I do not do this for all repos, but I do it for the repos where I know that other developers will attempt very similar tasks, and I want them to be successful.

You can also save time/tokens if you see that every request starts looking for the same information. You can front-load it.

That's a sensible approach, but it still won't give you 100% confidence. These tools produce different output even when given the same context and prompt. You can't really be certain that the output difference is due to isolating any single variable.
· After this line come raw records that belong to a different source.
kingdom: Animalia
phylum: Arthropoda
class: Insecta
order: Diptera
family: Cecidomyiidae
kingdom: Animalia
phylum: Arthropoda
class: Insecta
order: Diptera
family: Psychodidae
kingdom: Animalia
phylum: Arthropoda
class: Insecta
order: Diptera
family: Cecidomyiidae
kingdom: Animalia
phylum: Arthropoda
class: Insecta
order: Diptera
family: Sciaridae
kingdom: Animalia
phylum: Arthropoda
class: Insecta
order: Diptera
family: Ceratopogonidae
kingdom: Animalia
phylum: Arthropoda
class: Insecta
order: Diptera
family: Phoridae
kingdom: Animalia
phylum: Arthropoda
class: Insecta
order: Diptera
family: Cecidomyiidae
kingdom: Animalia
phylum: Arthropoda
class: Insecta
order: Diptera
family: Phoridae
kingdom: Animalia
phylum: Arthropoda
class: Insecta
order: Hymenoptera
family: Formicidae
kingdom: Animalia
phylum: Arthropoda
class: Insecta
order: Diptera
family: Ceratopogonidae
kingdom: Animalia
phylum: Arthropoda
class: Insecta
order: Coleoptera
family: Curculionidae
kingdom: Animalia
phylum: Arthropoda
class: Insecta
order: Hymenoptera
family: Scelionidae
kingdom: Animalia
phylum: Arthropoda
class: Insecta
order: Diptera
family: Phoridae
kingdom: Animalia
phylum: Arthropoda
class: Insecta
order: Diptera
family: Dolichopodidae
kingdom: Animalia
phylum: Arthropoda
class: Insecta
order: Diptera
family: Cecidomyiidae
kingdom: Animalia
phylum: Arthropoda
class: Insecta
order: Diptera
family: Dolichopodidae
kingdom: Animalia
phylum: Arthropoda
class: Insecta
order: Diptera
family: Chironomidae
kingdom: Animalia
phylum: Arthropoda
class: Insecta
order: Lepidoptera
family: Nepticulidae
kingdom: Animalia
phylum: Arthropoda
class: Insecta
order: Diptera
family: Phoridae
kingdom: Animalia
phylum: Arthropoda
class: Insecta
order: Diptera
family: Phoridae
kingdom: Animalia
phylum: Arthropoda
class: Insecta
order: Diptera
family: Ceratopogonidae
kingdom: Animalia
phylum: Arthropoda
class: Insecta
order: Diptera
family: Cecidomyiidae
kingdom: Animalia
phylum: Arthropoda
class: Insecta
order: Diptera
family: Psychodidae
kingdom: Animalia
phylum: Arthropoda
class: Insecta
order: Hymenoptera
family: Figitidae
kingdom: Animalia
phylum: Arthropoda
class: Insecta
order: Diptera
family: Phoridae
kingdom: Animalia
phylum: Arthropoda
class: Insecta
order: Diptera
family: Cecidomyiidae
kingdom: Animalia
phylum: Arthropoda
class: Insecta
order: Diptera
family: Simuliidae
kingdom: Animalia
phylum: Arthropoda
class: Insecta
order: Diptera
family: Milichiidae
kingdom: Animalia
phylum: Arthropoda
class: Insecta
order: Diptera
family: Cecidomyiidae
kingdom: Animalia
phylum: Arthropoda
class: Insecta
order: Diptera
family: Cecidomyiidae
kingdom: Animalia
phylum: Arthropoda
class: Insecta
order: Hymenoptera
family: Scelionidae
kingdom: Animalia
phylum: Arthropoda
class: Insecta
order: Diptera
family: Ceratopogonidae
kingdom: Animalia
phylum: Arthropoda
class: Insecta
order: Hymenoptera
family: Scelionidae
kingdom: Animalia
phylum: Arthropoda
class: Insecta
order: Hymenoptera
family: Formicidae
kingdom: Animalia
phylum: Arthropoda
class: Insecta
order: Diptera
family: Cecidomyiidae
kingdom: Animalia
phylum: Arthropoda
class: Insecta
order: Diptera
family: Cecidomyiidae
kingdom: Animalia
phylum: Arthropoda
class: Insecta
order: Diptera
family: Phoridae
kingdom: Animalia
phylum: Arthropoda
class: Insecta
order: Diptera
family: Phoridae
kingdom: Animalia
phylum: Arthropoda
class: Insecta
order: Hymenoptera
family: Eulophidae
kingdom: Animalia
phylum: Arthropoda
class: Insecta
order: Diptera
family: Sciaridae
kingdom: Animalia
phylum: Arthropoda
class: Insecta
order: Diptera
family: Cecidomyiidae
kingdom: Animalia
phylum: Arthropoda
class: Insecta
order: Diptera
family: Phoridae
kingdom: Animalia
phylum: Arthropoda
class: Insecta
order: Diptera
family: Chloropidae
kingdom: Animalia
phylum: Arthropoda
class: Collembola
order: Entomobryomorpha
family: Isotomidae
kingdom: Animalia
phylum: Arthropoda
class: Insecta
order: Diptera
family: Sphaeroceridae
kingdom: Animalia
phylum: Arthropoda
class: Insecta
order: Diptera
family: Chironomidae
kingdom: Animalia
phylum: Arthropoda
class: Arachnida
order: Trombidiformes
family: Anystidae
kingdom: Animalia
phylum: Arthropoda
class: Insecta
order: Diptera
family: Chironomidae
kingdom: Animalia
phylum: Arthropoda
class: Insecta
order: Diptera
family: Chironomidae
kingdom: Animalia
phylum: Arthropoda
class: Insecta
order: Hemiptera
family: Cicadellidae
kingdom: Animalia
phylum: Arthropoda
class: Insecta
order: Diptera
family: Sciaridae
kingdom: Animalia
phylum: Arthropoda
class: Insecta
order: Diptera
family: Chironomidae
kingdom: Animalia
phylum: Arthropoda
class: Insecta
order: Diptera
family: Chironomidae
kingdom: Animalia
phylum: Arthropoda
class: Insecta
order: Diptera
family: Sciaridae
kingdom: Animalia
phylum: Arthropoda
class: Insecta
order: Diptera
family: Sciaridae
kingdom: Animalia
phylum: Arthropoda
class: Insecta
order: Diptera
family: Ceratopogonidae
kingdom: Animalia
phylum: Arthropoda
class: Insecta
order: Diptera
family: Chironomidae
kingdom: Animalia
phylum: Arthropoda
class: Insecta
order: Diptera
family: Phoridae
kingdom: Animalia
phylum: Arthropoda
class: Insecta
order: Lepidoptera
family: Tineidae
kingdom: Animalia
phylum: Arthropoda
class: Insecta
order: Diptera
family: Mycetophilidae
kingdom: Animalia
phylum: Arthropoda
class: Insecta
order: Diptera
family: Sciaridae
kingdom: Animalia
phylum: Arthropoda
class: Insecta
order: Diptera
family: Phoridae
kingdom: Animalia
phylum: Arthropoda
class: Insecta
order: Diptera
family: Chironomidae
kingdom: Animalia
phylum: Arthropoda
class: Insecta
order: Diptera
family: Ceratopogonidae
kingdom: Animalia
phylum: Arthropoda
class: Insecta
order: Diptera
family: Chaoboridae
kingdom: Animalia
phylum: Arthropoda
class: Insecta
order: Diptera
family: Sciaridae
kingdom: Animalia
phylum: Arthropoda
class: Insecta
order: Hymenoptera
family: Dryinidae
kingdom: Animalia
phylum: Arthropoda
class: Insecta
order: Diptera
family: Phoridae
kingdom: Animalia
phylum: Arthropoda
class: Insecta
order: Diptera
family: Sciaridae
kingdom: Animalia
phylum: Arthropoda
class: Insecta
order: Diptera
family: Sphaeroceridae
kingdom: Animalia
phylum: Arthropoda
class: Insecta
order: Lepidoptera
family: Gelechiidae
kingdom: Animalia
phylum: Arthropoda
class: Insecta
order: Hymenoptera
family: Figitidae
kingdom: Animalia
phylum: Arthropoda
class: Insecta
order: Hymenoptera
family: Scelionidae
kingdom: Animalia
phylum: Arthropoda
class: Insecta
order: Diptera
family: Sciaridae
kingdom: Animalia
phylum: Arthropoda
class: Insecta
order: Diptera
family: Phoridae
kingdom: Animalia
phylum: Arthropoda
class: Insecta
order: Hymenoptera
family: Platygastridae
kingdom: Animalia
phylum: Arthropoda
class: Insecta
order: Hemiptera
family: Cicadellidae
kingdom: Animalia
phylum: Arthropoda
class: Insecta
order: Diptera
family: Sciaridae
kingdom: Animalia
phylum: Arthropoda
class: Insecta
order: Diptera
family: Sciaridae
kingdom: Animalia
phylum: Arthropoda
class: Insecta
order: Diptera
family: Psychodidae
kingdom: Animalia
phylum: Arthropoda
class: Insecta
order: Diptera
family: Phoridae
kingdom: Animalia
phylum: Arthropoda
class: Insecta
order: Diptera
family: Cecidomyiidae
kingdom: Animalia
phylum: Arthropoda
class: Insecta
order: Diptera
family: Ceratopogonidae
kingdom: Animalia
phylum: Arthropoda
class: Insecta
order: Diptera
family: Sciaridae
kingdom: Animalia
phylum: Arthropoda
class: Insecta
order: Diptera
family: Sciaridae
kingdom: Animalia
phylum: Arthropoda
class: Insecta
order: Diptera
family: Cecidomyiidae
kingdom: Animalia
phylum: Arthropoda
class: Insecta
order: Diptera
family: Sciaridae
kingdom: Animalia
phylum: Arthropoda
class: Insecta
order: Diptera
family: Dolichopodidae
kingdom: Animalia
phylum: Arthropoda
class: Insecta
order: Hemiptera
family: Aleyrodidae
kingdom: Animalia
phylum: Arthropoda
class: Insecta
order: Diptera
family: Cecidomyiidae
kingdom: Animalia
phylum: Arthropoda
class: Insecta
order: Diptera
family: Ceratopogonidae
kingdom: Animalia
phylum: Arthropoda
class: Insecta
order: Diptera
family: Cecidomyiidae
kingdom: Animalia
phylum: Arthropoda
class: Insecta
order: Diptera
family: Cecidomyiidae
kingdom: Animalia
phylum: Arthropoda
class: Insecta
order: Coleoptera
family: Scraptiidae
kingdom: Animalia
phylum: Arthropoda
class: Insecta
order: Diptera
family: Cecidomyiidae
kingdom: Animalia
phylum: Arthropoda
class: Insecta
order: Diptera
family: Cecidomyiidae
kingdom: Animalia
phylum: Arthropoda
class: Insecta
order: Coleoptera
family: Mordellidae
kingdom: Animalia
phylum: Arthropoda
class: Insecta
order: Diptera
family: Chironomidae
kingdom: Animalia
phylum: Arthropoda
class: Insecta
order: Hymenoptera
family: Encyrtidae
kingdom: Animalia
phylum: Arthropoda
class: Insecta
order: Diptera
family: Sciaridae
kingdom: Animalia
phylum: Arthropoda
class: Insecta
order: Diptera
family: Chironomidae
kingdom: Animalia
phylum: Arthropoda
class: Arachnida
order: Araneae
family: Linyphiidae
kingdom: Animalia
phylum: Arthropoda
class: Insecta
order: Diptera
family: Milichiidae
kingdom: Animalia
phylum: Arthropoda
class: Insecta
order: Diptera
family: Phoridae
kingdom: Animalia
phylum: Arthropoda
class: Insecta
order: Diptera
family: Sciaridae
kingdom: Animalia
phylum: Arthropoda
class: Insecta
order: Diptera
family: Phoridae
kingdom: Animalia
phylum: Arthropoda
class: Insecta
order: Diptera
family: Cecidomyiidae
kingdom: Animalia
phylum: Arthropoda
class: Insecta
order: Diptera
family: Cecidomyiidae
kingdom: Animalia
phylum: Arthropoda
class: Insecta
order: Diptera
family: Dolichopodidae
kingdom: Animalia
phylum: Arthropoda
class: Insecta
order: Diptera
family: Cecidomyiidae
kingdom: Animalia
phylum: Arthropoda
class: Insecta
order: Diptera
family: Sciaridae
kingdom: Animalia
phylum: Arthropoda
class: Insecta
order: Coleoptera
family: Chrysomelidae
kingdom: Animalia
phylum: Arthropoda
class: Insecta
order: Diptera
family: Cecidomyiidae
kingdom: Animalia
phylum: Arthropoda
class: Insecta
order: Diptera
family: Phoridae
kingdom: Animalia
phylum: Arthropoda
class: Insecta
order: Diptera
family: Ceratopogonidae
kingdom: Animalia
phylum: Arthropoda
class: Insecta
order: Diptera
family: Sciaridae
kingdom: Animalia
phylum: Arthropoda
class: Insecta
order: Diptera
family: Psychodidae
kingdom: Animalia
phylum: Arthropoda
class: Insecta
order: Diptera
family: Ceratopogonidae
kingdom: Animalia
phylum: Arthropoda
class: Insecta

  • So true! I've also setup automated evaluations using the GitHub Copilot SDK so that I can re-run the same prompt and measure results. I only use that when I want even more confidence, and typically when I want to more precisely compare models. I do find that the results have been fairly similar across runs for the same model/prompt/settings, even though we cannot set seed for most models/agents.

  • same with people, no matter what info you give a person you cant be sure they will follow it the same every time

Agree. I also found out that rule discovery approach like this perform better. It is like teaching a student, they probably have already performed well on some task, if we feed in another extra rule that they already well verse at, it can hinder their creativity.